═════ Information shown
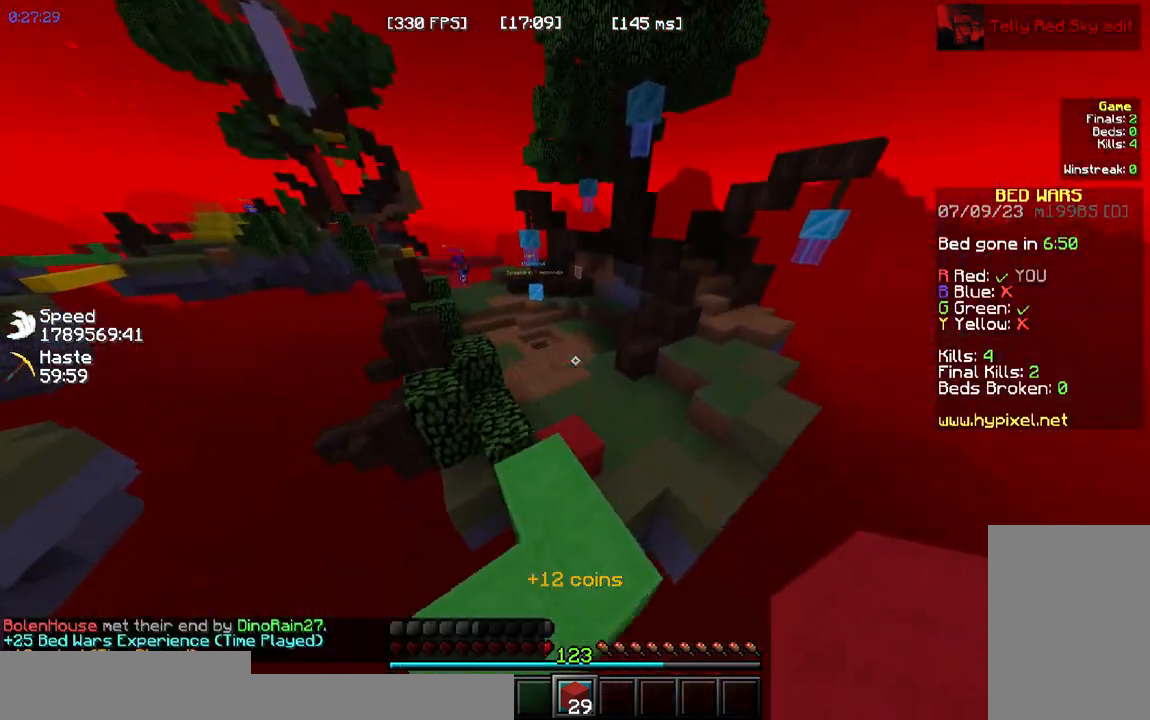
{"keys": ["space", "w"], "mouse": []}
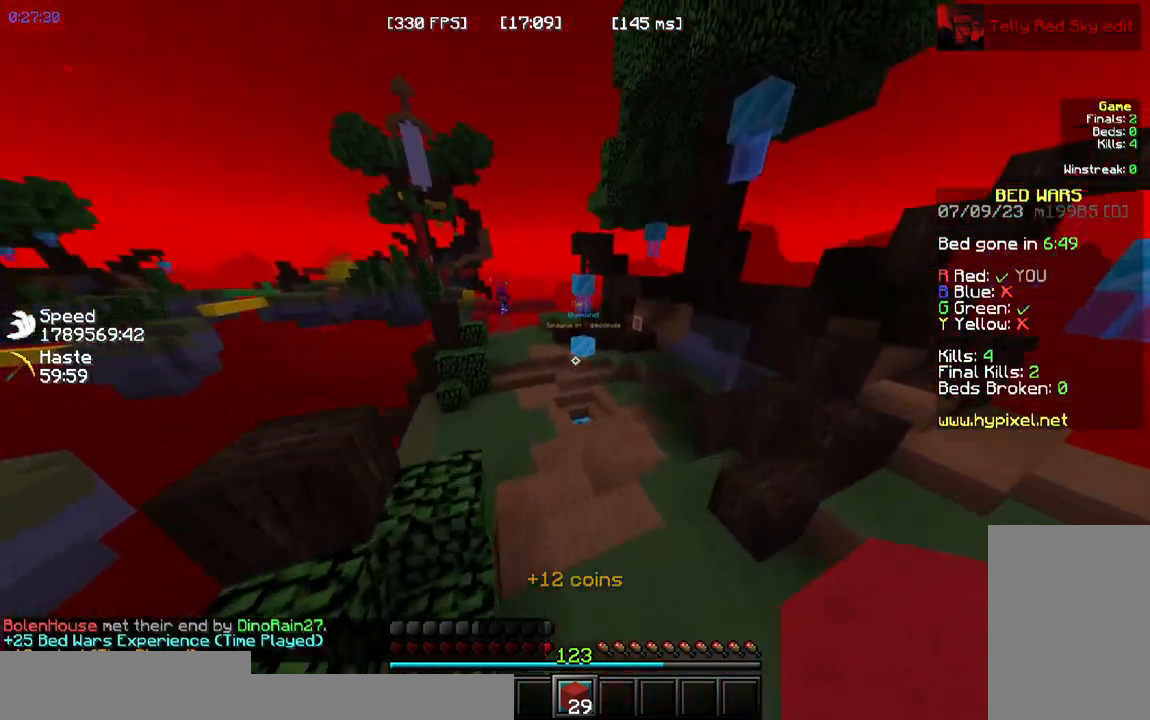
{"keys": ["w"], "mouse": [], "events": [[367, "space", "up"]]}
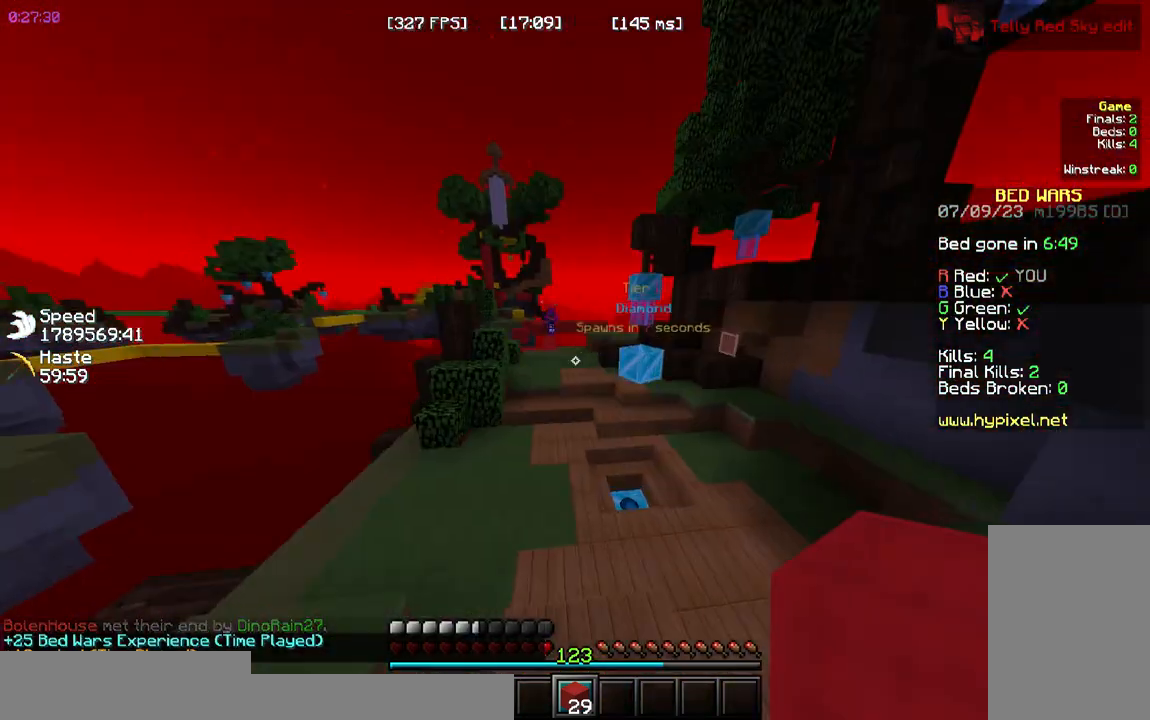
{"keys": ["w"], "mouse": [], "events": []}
══════════
→ **The problem**: Show a copy of each line from the data that includes the word "events".

→ **Result for this task**:
{"keys": ["w"], "mouse": [], "events": [[367, "space", "up"]]}
{"keys": ["w"], "mouse": [], "events": []}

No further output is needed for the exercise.